Avec le temps, le petit monde des altistes s’est mis à grandir. Motivés par l’envie de faire découvrir cet instrument trop longtemps relégué au simple rôle d’accom­pa­gna­teur, des artistes passionnés, conscients de la place que devait prendre l’alto au 20e siècle, ont osé créer la première association d’altistes, bientôt suivie de beaucoup d’autres, destinées à le promouvoir et à orienter les projecteurs sur ses nombreuses qualités. Elle collabora ainsi au déploiement de notre arbre généalogique, qui n’a cessé de s’étendre et de s’étoffer de musiciens, réduisant à néant la légende du mauvais violoniste converti en altiste.
Les conséquences de ces efforts ont été déterminantes. Les classes n’ont jamais été aussi florissantes, débuter directement par l’alto n’est plus exceptionnel et les bons altistes ne sont plus considérés comme une “denrée” recherchée.
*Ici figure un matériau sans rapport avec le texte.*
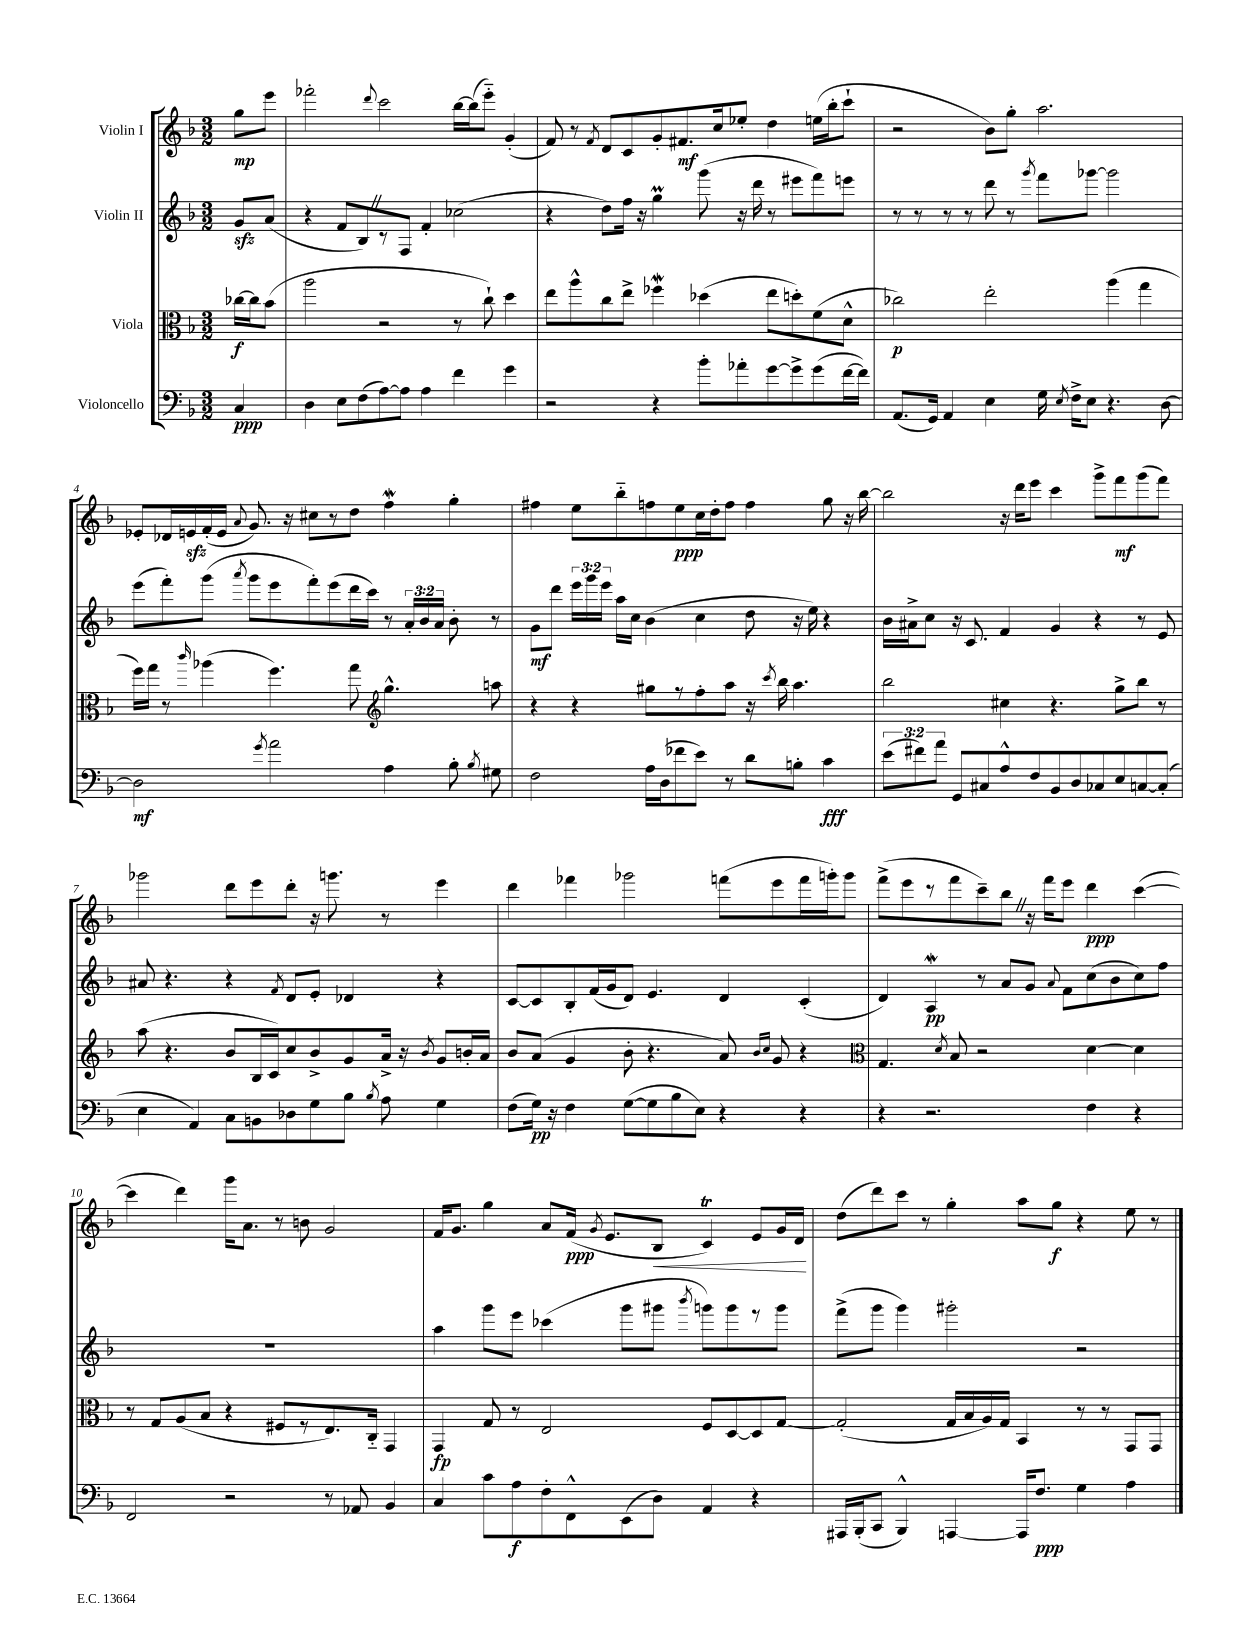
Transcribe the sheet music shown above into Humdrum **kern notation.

**kern	**kern	**kern	**kern
*staff4	*staff3	*staff2	*staff1
*clefF4	*clefC3	*clefG2	*clefG2
*k[b-]	*k[b-]	*k[b-]	*k[b-]
*M3/2	*M3/2	*M3/2	*M3/2
4C	[16cc-	8g	8gg
.	16cc-]	.	.
.	(8b-	(8a	8eee
=	=	=	=
4D	2aa	4r	2fff-'
8E	.	8f	.
(8F	.	8B-)	.
.	.	.	8qqddd
[8A)	2r	8r	2ccc
8A]	.	8F	.
4A	.	4f'	.
4f	8r	(2cc-	[16bb-
.	.	.	(16bb-]
.	8cc`)	.	8eee'~)
4g	4dd	.	(4g'
=	=	=	=
2r	8ee	4r	8f)
.	8aa^^	.	8r
.	.	.	8qf
.	8cc	8dd)	8d
.	8ee^	16ff	8c
.	.	16r	.
4r	4ff-	4gg	8g'
.	.	.	8.f#
8b-'	(4dd-	(8ggg	.
.	.	.	16cc
8a-'	.	16r	8ee-'
.	.	16ddd	.
[8g	8ee	8r	4dd
8g^]	8dd')	8eee#	.
(8g	(8f	8fff)	(16ee
.	.	.	16bb-'
[16f	8d^^	8eee	8ccc`
16f])	.	.	.
=	=	=	=
(8.AA	2cc-)	8r	2r
.	.	8r	.
16GG)	.	.	.
4AA	.	8r	.
.	.	8r	.
4E	2ee'	8ddd	8b-)
.	.	8r	8gg'
.	.	8qggg	.
16G	.	8fff	2.aa
8qE	.	.	.
16F^	.	.	.
8E	.	[8ggg-	.
4.r	(4aa	2ggg-]	.
.	4gg	.	.
[8D	.	.	.
=	=	=	=
2D]	16ff)	(8eee	8e-'
.	16gg	.	.
.	8r	8fff')	16d-
.	.	.	16e
.	16qqccc	.	.
.	(4aa-	(8ggg	(16f'
.	.	.	16e
.	.	8qaaa	8qqa
.	.	8ggg	8.g)
8qg	.	.	.
2a	4.ff)	8eee	.
.	.	.	16r
.	.	8fff')	8cc#
.	.	(8eee	8r
.	8gg	16ddd	8dd
.	.	16ccc)	.
*	*clefG2	*	*
4A	4.gg^^	8r	4ff
.	.	24a'	.
.	.	24b-	.
.	.	24a	.
8B-'	.	8b-'	4gg'
8qB-	.	.	.
8G#	8aa	8r	.
=	=	=	=
2F	4r	8g	4ff#
.	.	8ddd	.
.	4r	24eee	8ee
.	.	24ggg	.
.	.	24eee	.
.	.	16aa	8bb-'~
.	.	16cc	.
16A	8gg#	(4b-	8ff
(16D	.	.	.
8f-	8r	.	8ee
8e)	8ff'	4cc	16cc
.	.	.	16dd'
8r	8aa	.	8ff
8d	16r	8dd	4ff
.	8qccc	.	.
.	16bb-	.	.
8B'	4.aa	16r	.
.	.	16ee)	.
4c	.	4r	8gg
.	.	.	16r
.	.	.	[16bb-
=	=	=	=
(12e	2bb-	16b-	2bb-]
.	.	16a#^	.
12f#)	.	.	.
.	.	8cc	.
12a	.	.	.
8GG	.	16r	.
.	.	8.c	.
8C#	.	.	.
8A^^	4cc#	4f	16r
.	.	.	16ddd
8F	.	.	8eee
8BB-	4.r	4g	4ccc
8D	.	.	.
8C-	.	4r	8ggg^
8E	8gg^	.	8fff
[8C	8bb-	8r	(8ggg
(8C']	8r	8e	8fff)
=	=	=	=
4E	(8aa	8a#	2ggg-
.	4.r	4.r	.
4AA)	.	.	.
8C	8b-	4r	8ddd
8BB	16B-	.	8eee
.	16c)	.	.
.	.	8qf	.
8D-	8cc	8d	8ddd'
8G	8b-^	8e'	16r
.	.	.	8.ggg
8B-	8g	4d-	.
8qB-	.	.	.
8A	16a^	.	8r
.	16r	.	.
.	8qb-	.	.
4G	8g	4r	4eee
.	16b'	.	.
.	16a	.	.
=	=	=	=
(8F	8b-	[8c	4ddd
16G)	(8a	8c]	.
16r	.	.	.
4F	4g	8B-'	4fff-
.	.	(16f	.
.	.	16g	.
([8G	8b-'	8d)	2ggg-
8G]	4.r	4.e	.
8B-	.	.	.
8E)	.	.	.
4r	8a)	4d	(8fff
.	16qqb-	.	.
.	16qqcc	.	.
.	8g	.	8eee
4r	4r	(4c'	16fff
.	.	.	16ggg')
.	.	.	8ggg
=	=	=	=
*	*clefC3	*	*
4r	4.G	4d)	(8fff^
.	.	.	8eee
2.r	.	4A	8r
.	8qd	.	.
.	8B-	.	8fff
.	2r	8r	8ccc~)
.	.	8a	8bb-
.	.	8g	16r
.	.	.	16fff
.	.	8qqa	.
.	.	8f	8eee
4F	[4d	(8cc	4ddd
.	.	8b-	.
4r	4d]	8cc)	([4ccc
.	.	8ff	.
=	=	=	=
2FF	8r	1.r	4ccc]
.	8G	.	.
.	(8A	.	4ddd)
.	8B-	.	.
2r	4r	.	16ggg
.	.	.	8.a
.	8F#	.	8r
.	8r	.	8b
8r	8.E)	.	2g
8AA-	.	.	.
.	16C'~	.	.
4BB-	4GG	.	.
=	=	=	=
4C	4GG	4aa	16f
.	.	.	8.g
8c	8G	8ggg	4gg
8A	8r	8eee	.
8F'	2E	(4ccc-	8a
8FF^^	.	.	(16f
.	.	.	8qg
.	.	.	8.e
(8EE	.	8ggg	.
8D)	.	8ggg#	8B-
.	.	8qbbb-	.
4AA	8F	8ggg)	4c)
.	[8D	8ggg	.
4r	8D]	8r	8e
.	[8G	8ggg	16g
.	.	.	16d
=	=	=	=
16AAA#	(2G']	(8fff^	(8dd
(16BBB-'	.	.	.
8CC	.	8ggg	8ddd)
4BBB-^^)	.	4ggg)	8ccc
.	.	.	8r
[4AAA	16G	2ggg#'	4gg'
.	16B-	.	.
.	16A)	.	.
.	16G	.	.
16AAA]	4BB-	.	8aa
8.F	.	.	.
.	.	.	8gg
4G	8r	2r	4r
.	8r	.	.
4A	8GG	.	8ee
.	8GG	.	8r
==	==	==	==
*-	*-	*-	*-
En effet, avec la prise de conscience d’altistes vision­nai­res, les nouvelles pédagogies ont pris un tout autre tournant. À la demande des professeurs, les luthiers se sont mis à développer des modèles de petits altos destinés aux jeunes appren­tis, leur permettant de se familiariser, dès les premiers coups d’archet, au volume auquel ils ­devraient s’habituer sans ressentir, à l’âge adulte, la gêne du changement brutal d’un violon (monté en alto) à un véritable alto, comme cela se passait, ­hélas, il y a encore quelques années. De nombreux éditeurs se sont aussi engagés à publier de nouveaux matériaux pédagogiques proposés par les professeurs cruellement dépourvus de partitions appropriées. L’apparition d’ouvrages techniques davan­tage ciblés, méthodes et gammes pour débutants, recueil d’études et de morceaux a amplement contribué à former une nouvelle génération d’altistes riche en personnalités fortes.
Les compositeurs de notre époque, débordant d’imagination et, à la suite de Paul Hindemith, altiste et compositeur, ont souhaité combler les retards du passé, en multi­pliant concertos, sonates et morceaux divers pour cet instrument aux multiples facettes.
Dans leur sillage, la lutherie contemporaine, consciente de la pénurie criante de pièces maîtresses dans le parc instrumental mondial, n’a pas tardé à se mettre au service de l’alto aux caractéristiques propices à l’innovation et à la créativité.
Enfin, désormais, seuls les excellents violonistes sont dirigés vers une reconversion qui les transformera en altistes confirmés à l’aide d’un enseignement adapté, évitant ainsi des traumatismes musculaires irréversibles.